***** Provided records

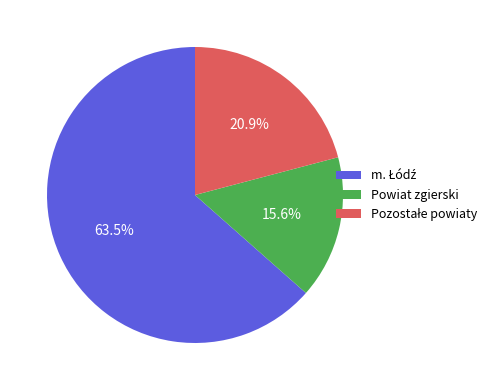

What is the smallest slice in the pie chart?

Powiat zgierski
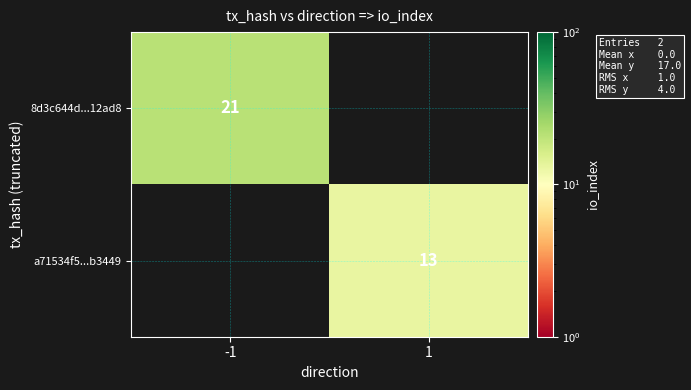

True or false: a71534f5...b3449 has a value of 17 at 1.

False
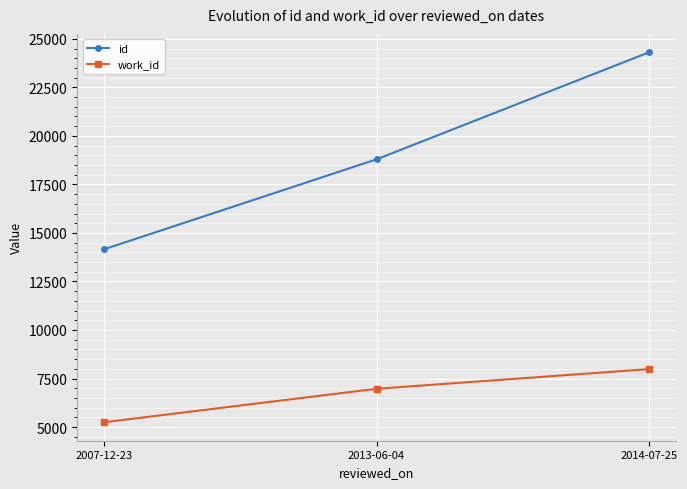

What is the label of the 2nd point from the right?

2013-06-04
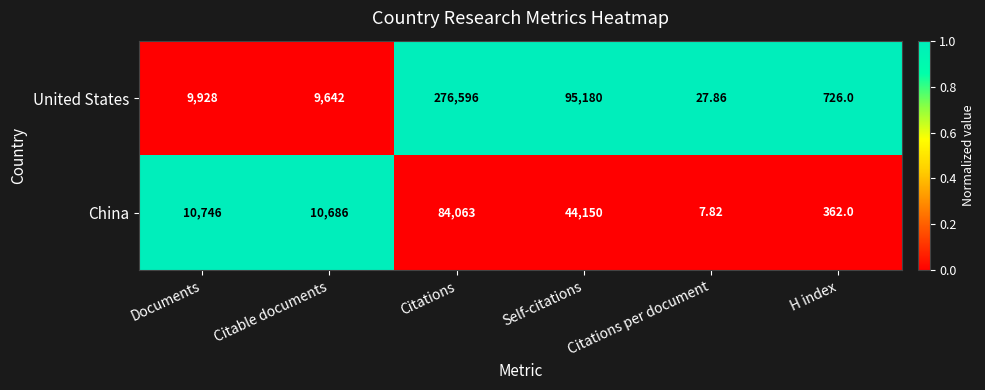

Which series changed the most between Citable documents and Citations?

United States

**********

Directions: Write out every line of the data above word for word, leaving out the pictures.

Problem solution:
What is the smallest slice in the pie chart?

Powiat zgierski

True or false: a71534f5...b3449 has a value of 17 at 1.

False

What is the label of the 2nd point from the right?

2013-06-04

Which series changed the most between Citable documents and Citations?

United States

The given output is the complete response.